Fake Ventriloquism

By-and-by, delighted with my many successes, I studied and exhibited the difficult art of ventriloquism. Jane and I, after long saving of pocket-money and hoarding of occasional tips—bestowed by kindly relatives, susceptible to hints—succeeded in purchasing a dilapidated doll from a second-hand dealer, and, mastering the anatomy of its joints, produced it, seated in the place of honor in front of a curtained receptacle in which Hyde, our servant, was cramped with a mouth organ, glass of water, straw and other apparatus, carefully schooled beforehand as to cues and the order of utensils to be used. Or in place of a lay figure, another boy seated in the chair, and appropriately dressed, can act as dummy ([Fig. 1]).

The bunkum ventriloquist must insert his hand in the hole at the back of the dummy, so that he can move his head and limbs as desired. He must also convey the appearance of throwing his voice outward from his chest, boots or stomach, without opening his lips except when addressing the dummy.

“Ladies and gentlemen,” said I very grandly, “I am about to exhibit to you some marvelous feats to illustrate faithfully the psychological force which mind exerts over matter. This gentleman has spent thousands of years in an African tomb. He was buried on his face, and that accounts for his battered nose, while it typifies the greatness of the position he occupied in 15 B.C., when it was the custom to put corpses of royal blood with their features compressed against the bottom of their coffins. You would much prefer to hear his story from his own lips, and this he will now relate at my persuasion:—

“Androde!”

Hyde (in a far away husky voice): “Noble lord.”

“The audience here wish to know something of your experiences previous to your long confinement in the willy waily tomb on the Timbuctoo plains.”

(Hyde bubbles the water through the straw.)

“He’s overcome with emotion. These are tears trickling through the floodgates.” (Produce handkerchief and wipe them away.)

“There, there, old chappie, don’t cry.”

Hyde (huskily): “When I think of the sand and the worms, I can’t help it.”

“Don’t think about them. Tell us about the Palace Mahomé in which you lived.”

Hyde: “It was very beautiful—flowers, fountains, fruit, and baccy as much as I could consoom.”

Hyde’s pronunciation is somewhat faulty, but I excuse this by saying that poor Androde has not sufficient air in his sand-choked lungs to pronounce clearly.

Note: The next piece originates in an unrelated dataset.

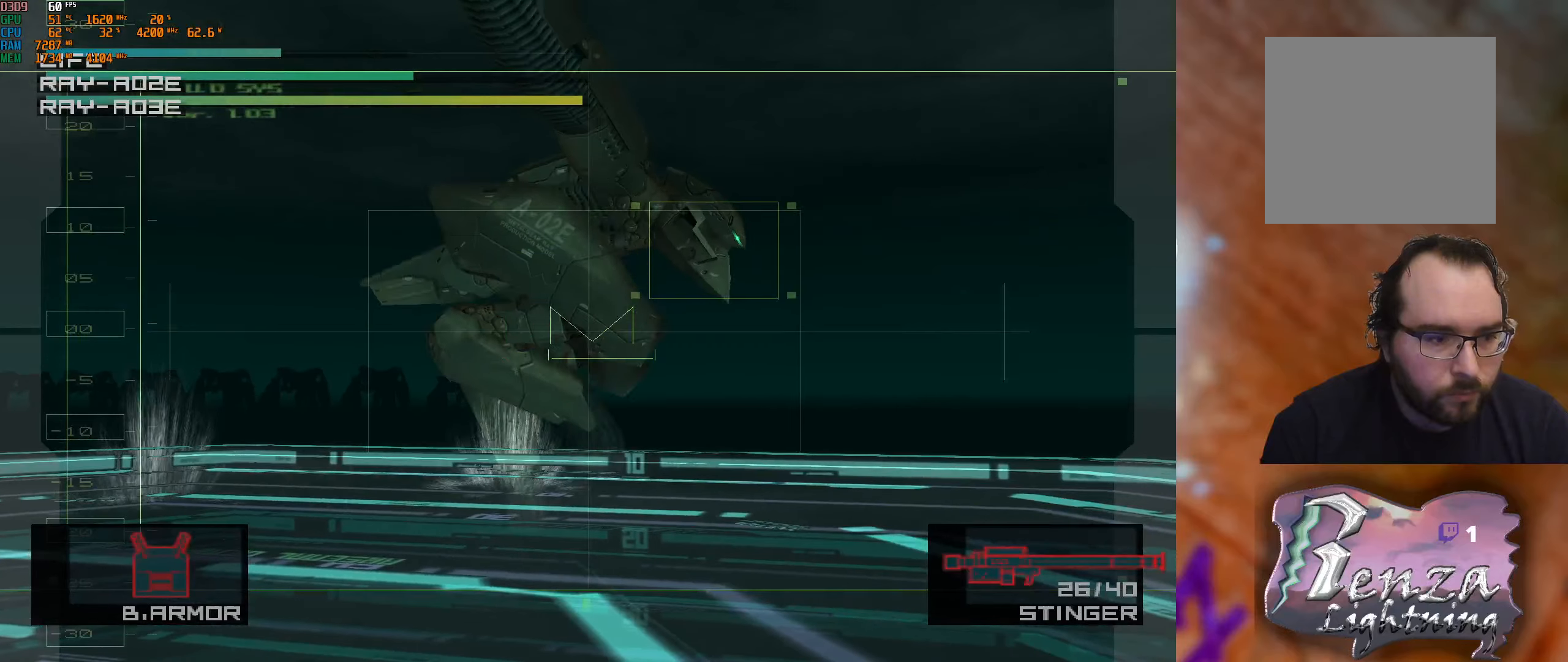
{"buttons": [], "left_stick": "left", "right_stick": "center", "events": [[367, "left_stick", "center"], [484, "left_stick", "left"]]}
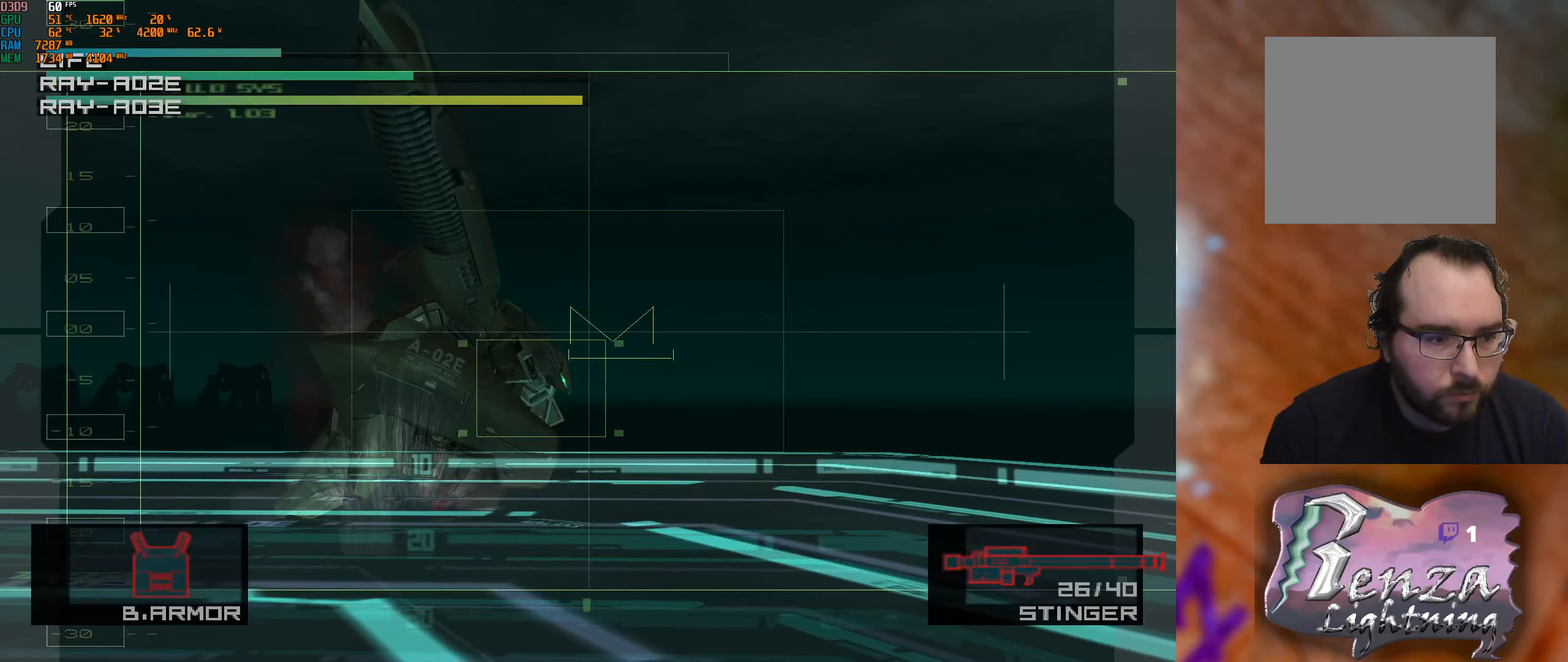
{"buttons": [], "left_stick": "up-left", "right_stick": "center", "events": [[34, "X", "down"], [117, "left_stick", "down"], [167, "X", "up"], [284, "left_stick", "center"], [417, "left_stick", "up-left"]]}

Fig. 1.—Fake ventriloquism.

“And there were birds, were there not?”

Hyde (sadly): “The air was thick with them, noble lord.”

“Can you recall the note of the Timbuctoo owl?”

(Figure lost in pondering. Head bent, hand raised to temple in Shakespearean attitude; lifts his face, mouth opened in a wide grin.)

Hyde: “It all comes back.”

“Give us a specimen of the owl.”

(Pause. Dummy thinks hard, and Hyde blows mouthpiece. I then call upon him to imitate the Timbuctoo lion, and Hyde growls through a glass chimney, swayed backwards and forwards, and renders excellent imitation.)

I need not narrate our further conversation. The young bunkum entertainer can concoct something probably far more idiotic himself. He may dish up puns, tell funny tales, ask riddles, &c., and, so long as his patter is bright, amusing, and illustrated by as many funny jerks and head-turnings of his dummy as he can squeeze into the entertainment, he will keep a house party amused for a considerable time.

My figure is not always posed as an unearthed royal mummy from the plains of Timbuctoo. Sometimes I dress him as a coster-boy, chimney-sweep, or gentleman in evening dress. Not infrequently he appears as a clown in tight linen skull-cap and red stockings; and a quick change into my mother’s old dress, renovated by Jane, transforms him from an awkward-limbed hoyden to a demure old lady.

This dressing need not cost the performer anything. He has only to unearth a linen bag, containing remnants and articles of outgrown clothing, to work the miracle. A dummy should have as many different costumes as Queen Elizabeth. They will all come in handy, and add novelty to the entertainment.

If the cost of procuring a dummy is beyond the performer’s purse—as it was beyond mine for quite a considerable time—he may engage a confederate to walk, behave, and talk automatically, conceal his face in mask and wig, and render a clever and ludicrous performance. This, however, needs considerable rehearsing and care.